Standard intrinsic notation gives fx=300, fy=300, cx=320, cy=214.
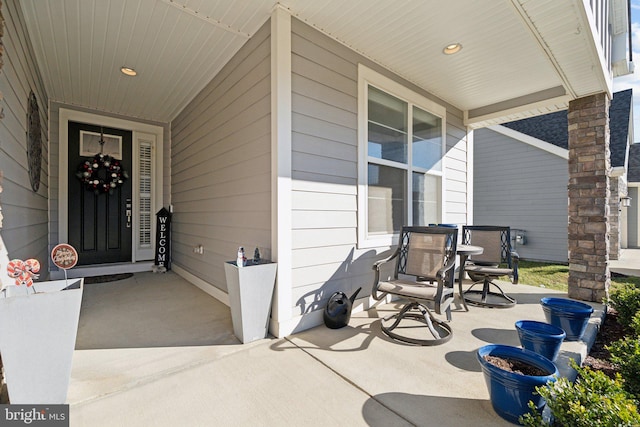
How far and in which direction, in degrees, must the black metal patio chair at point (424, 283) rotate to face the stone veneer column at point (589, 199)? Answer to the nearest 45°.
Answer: approximately 180°

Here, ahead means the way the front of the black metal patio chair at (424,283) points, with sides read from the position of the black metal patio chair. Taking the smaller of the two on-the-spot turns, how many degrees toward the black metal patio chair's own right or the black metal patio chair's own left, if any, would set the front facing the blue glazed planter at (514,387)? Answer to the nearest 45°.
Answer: approximately 45° to the black metal patio chair's own left

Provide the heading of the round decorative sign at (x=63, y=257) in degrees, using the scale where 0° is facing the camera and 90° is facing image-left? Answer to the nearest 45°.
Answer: approximately 0°

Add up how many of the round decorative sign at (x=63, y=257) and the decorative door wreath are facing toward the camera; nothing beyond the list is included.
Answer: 2

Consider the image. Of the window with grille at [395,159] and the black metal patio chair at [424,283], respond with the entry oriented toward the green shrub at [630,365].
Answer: the window with grille

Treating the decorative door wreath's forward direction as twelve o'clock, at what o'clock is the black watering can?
The black watering can is roughly at 11 o'clock from the decorative door wreath.

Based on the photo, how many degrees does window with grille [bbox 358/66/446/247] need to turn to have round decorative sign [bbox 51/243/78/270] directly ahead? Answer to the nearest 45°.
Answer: approximately 90° to its right

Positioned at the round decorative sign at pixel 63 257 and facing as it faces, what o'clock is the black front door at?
The black front door is roughly at 6 o'clock from the round decorative sign.
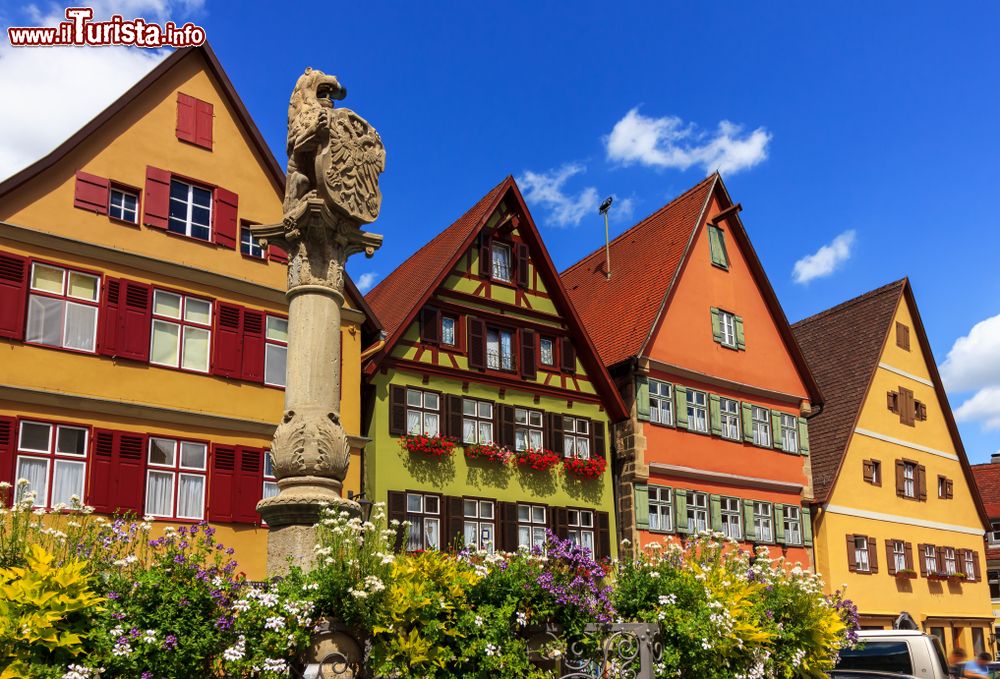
════
What you will do:
Format the listing above as a numbered list with one item per line, leaving out blank lines and the pictures.

Task answer:
1. Standard intrinsic notation gives fx=300, fy=300, cx=320, cy=214.
2. How far and in which direction, in degrees, must the black metal patio chair at point (424, 283) rotate to face the stone veneer column at point (589, 199)? Answer to the nearest 45°.
3. Answer: approximately 180°
4. Here, ahead means the way the front of the black metal patio chair at (424,283) points, with sides read from the position of the black metal patio chair. Taking the smaller of the two on-the-spot turns, how many degrees toward the black metal patio chair's own right or the black metal patio chair's own left, if any, would set the front facing the blue glazed planter at (514,387)? Answer to the nearest 45°.
5. Answer: approximately 45° to the black metal patio chair's own left
6. Provide the heading of the round decorative sign at (x=63, y=257) in degrees, using the scale where 0° is facing the camera and 90° is facing image-left? Answer to the nearest 45°.
7. Answer: approximately 0°
8. Add up how many of the round decorative sign at (x=63, y=257) and the decorative door wreath are facing toward the camera; nothing beyond the list is included.
9. Answer: 2
10. Consider the image. Of the window with grille at [395,159] and the black metal patio chair at [424,283], respond with the entry oriented toward the green shrub at [630,365].
11. Answer: the window with grille
12. Treating the decorative door wreath's forward direction as twelve o'clock, at what o'clock is the black watering can?
13. The black watering can is roughly at 11 o'clock from the decorative door wreath.
14. Based on the photo, how many degrees does window with grille [bbox 358/66/446/247] need to turn to have round decorative sign [bbox 51/243/78/270] directly ahead? Answer to the nearest 45°.
15. Answer: approximately 90° to its right
16. Positioned at the round decorative sign at pixel 63 257 and facing as it faces, what o'clock is the black front door at?
17. The black front door is roughly at 6 o'clock from the round decorative sign.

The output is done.